Text under study START

MATERIALS AND METHODS
In T24, J82, 253J, 253J-BV and HT-1376 bladder cancer cell lines, we established cisplatin-resistance using stepwise exposure to cisplatin. The changes of Bcl-2 and Bax proteins in the resistant cell lines were determined by Western blot. Then, after administration of antisense oligonucleotide targeting the Bcl-2 coding sequence to the T24, T24-R1, and T24-R2 cell lines with lipofectamine, changes of Bcl-2 expression were determined along with cisplatin cytotoxicity before and after transfection.
RESULTS
We confirmed the acquisition of cisplatin resistance in all 5 cell lines as the percent increase of IC50 in each cell lines were 210%, 175%, 181%, 280% and 153%, respectively. The expression of Bcl-2 protein increased in all 5 cisplatin-resistant cell lines, while the expressions of Bax decreased in 4 of 5 cisplatin-resistant cell lines. Treatment with antisense oligonucleotide significantly enhanced the cytotoxicity of cisplatin in T24, T24-R1 and T24-R2 cell lines.
CONCLUSIONS
These results suggest that the up-regulation of Bcl-2 expression as well as down-regulation of Bax expression may be one of the mechanisms of cisplatin resistance in bladder cancer cells, and antisense Bcl-2 oligonucleotide may be helpful in chemotherapy of bladder cancer by reversing cisplatin resistance.

Text under study END
Records START

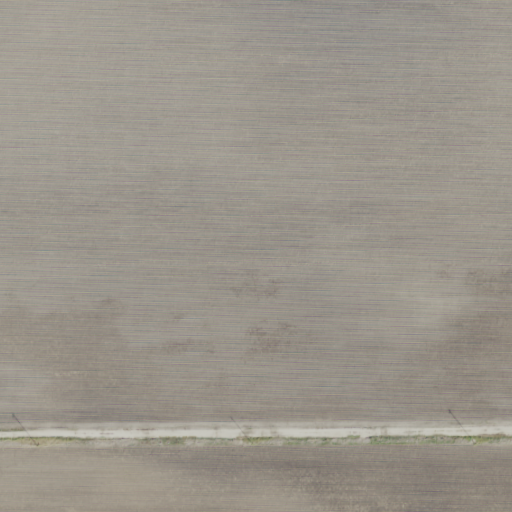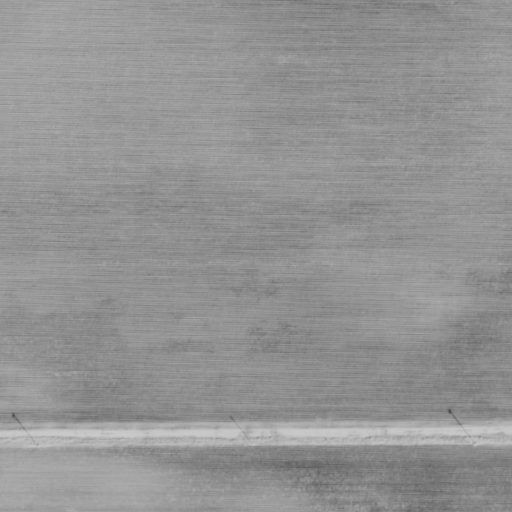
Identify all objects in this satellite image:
road: (256, 445)
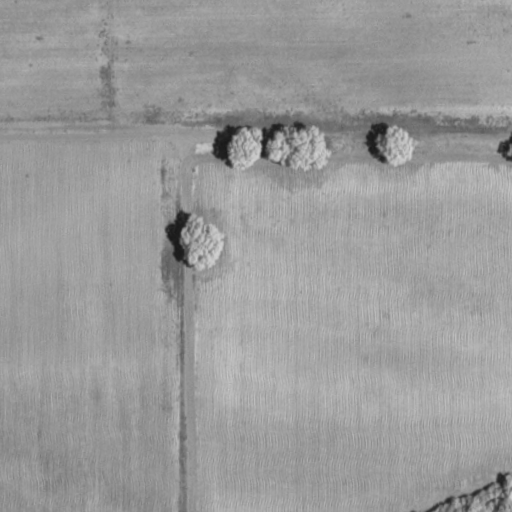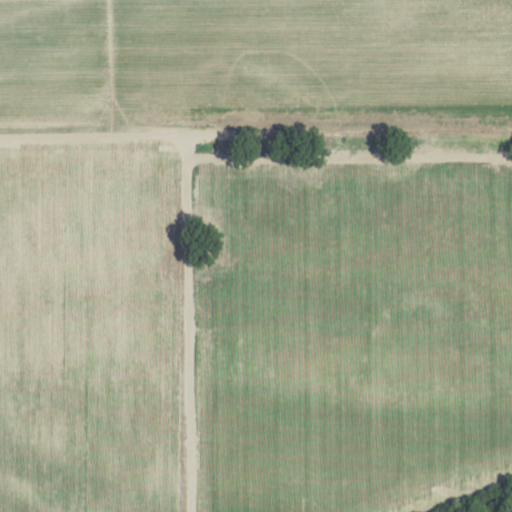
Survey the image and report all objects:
road: (181, 237)
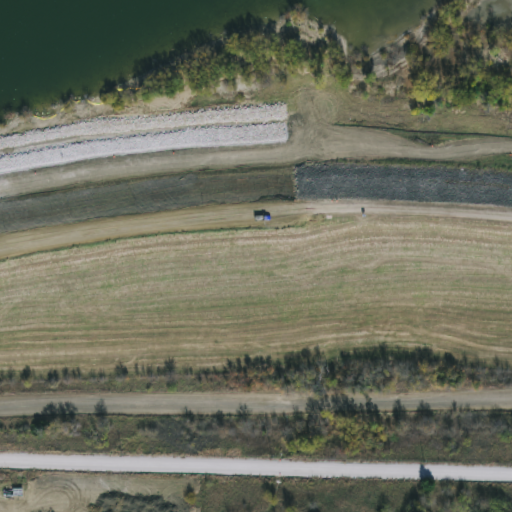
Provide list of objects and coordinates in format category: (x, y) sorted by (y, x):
road: (255, 209)
dam: (258, 234)
road: (255, 404)
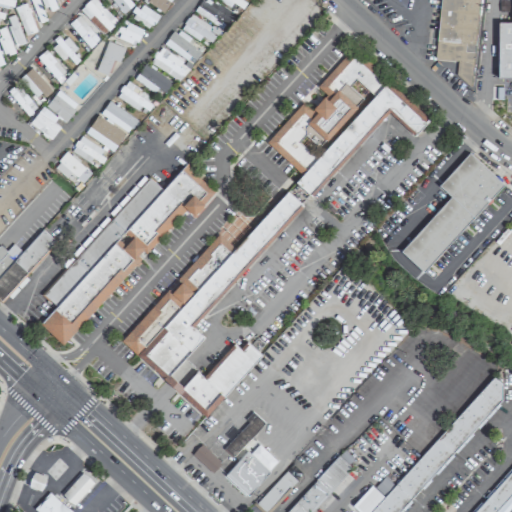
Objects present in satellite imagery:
building: (6, 3)
building: (46, 3)
building: (233, 3)
building: (158, 4)
building: (120, 5)
building: (503, 5)
building: (34, 11)
building: (214, 13)
building: (97, 16)
building: (142, 16)
building: (24, 18)
building: (198, 28)
building: (14, 30)
building: (82, 31)
building: (128, 32)
building: (458, 34)
building: (457, 35)
building: (5, 41)
building: (502, 48)
building: (504, 48)
building: (175, 55)
building: (108, 56)
road: (242, 57)
road: (482, 61)
building: (0, 62)
road: (427, 76)
building: (151, 80)
building: (35, 81)
road: (286, 84)
building: (134, 97)
building: (21, 99)
building: (60, 105)
building: (117, 116)
building: (339, 120)
building: (338, 121)
building: (43, 122)
building: (103, 132)
road: (50, 150)
road: (364, 150)
building: (87, 151)
building: (67, 166)
road: (398, 167)
building: (453, 209)
building: (451, 210)
building: (118, 248)
building: (119, 248)
road: (398, 252)
road: (170, 253)
building: (21, 260)
building: (21, 262)
road: (302, 268)
road: (25, 291)
road: (352, 309)
building: (202, 312)
building: (203, 313)
road: (19, 344)
road: (67, 356)
road: (79, 362)
road: (49, 373)
road: (19, 376)
traffic signals: (61, 384)
road: (2, 385)
road: (49, 389)
road: (2, 393)
traffic signals: (38, 394)
road: (56, 395)
road: (45, 400)
traffic signals: (52, 407)
road: (110, 409)
road: (17, 414)
road: (502, 416)
road: (50, 431)
building: (242, 434)
building: (243, 434)
road: (21, 446)
road: (128, 448)
building: (434, 452)
building: (348, 453)
building: (433, 453)
road: (327, 455)
building: (205, 458)
building: (206, 458)
road: (107, 459)
road: (22, 468)
building: (249, 469)
building: (246, 472)
road: (98, 473)
building: (36, 480)
building: (319, 486)
building: (320, 486)
building: (76, 487)
building: (78, 487)
building: (276, 491)
building: (497, 495)
building: (498, 496)
building: (49, 504)
building: (51, 505)
road: (338, 506)
road: (154, 509)
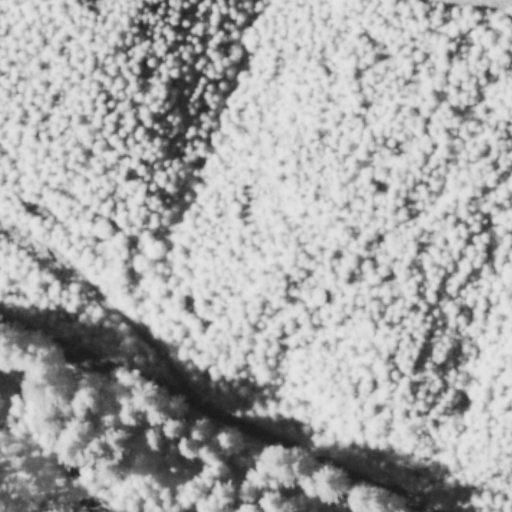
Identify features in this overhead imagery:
road: (106, 300)
road: (220, 409)
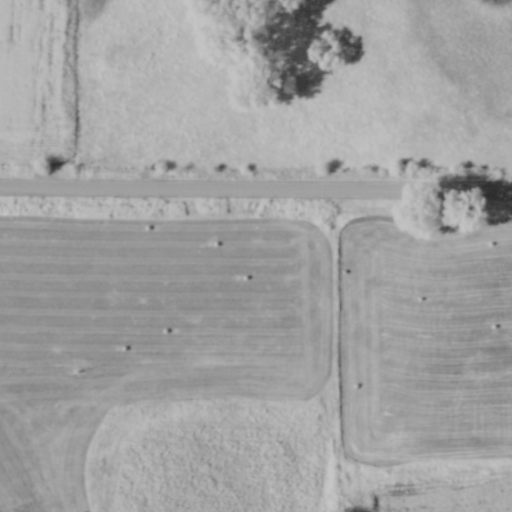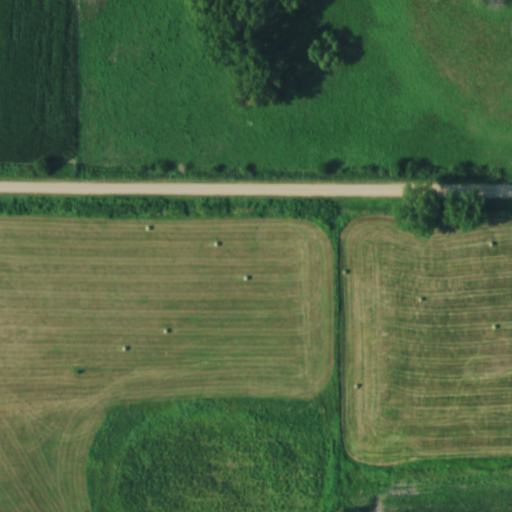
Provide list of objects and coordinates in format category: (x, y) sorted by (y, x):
road: (255, 198)
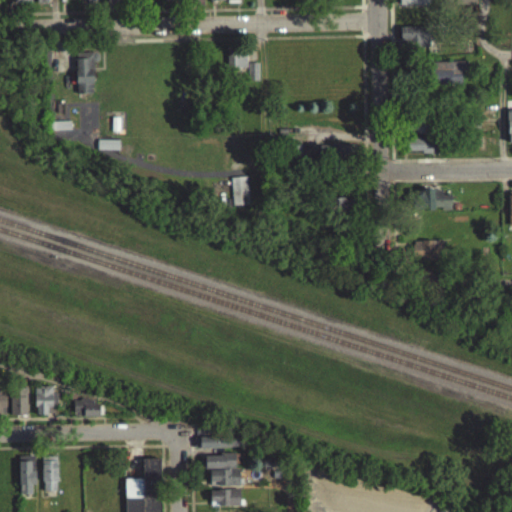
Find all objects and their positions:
building: (92, 1)
building: (125, 1)
building: (66, 2)
building: (170, 3)
building: (231, 3)
building: (20, 4)
building: (42, 4)
building: (464, 4)
building: (194, 5)
building: (414, 5)
road: (257, 11)
road: (208, 23)
road: (485, 36)
building: (413, 42)
building: (234, 69)
building: (84, 78)
building: (251, 78)
building: (446, 78)
building: (508, 127)
road: (379, 130)
building: (60, 131)
building: (417, 132)
building: (417, 151)
building: (332, 158)
road: (446, 165)
building: (238, 197)
building: (431, 205)
building: (340, 208)
building: (509, 215)
building: (426, 256)
railway: (256, 307)
railway: (256, 316)
building: (43, 406)
building: (2, 407)
building: (17, 407)
building: (85, 414)
road: (71, 423)
road: (84, 437)
road: (151, 437)
building: (216, 447)
road: (110, 451)
road: (160, 451)
building: (218, 467)
road: (175, 475)
building: (48, 479)
building: (24, 480)
building: (223, 483)
building: (142, 491)
building: (143, 492)
building: (223, 503)
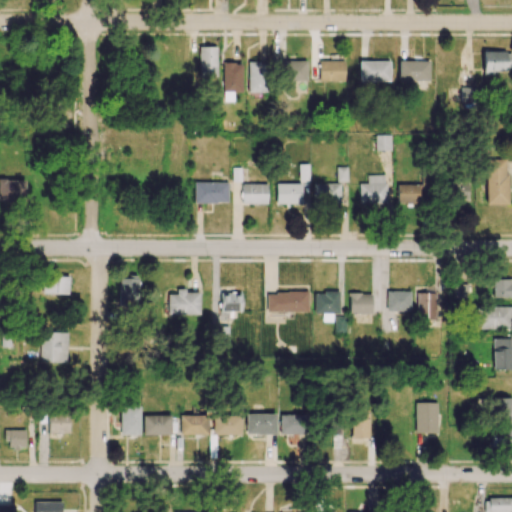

Records END

(Work to be completed)
Rewrite the passage of the cisplatin resistance text from "CONCLUSIONS" up to and including "reversing cisplatin resistance.", replacing "suggest" with "indicate".

(Response to the exercise)
CONCLUSIONS
These results indicate that the up-regulation of Bcl-2 expression as well as down-regulation of Bax expression may be one of the mechanisms of cisplatin resistance in bladder cancer cells, and antisense Bcl-2 oligonucleotide may be helpful in chemotherapy of bladder cancer by reversing cisplatin resistance.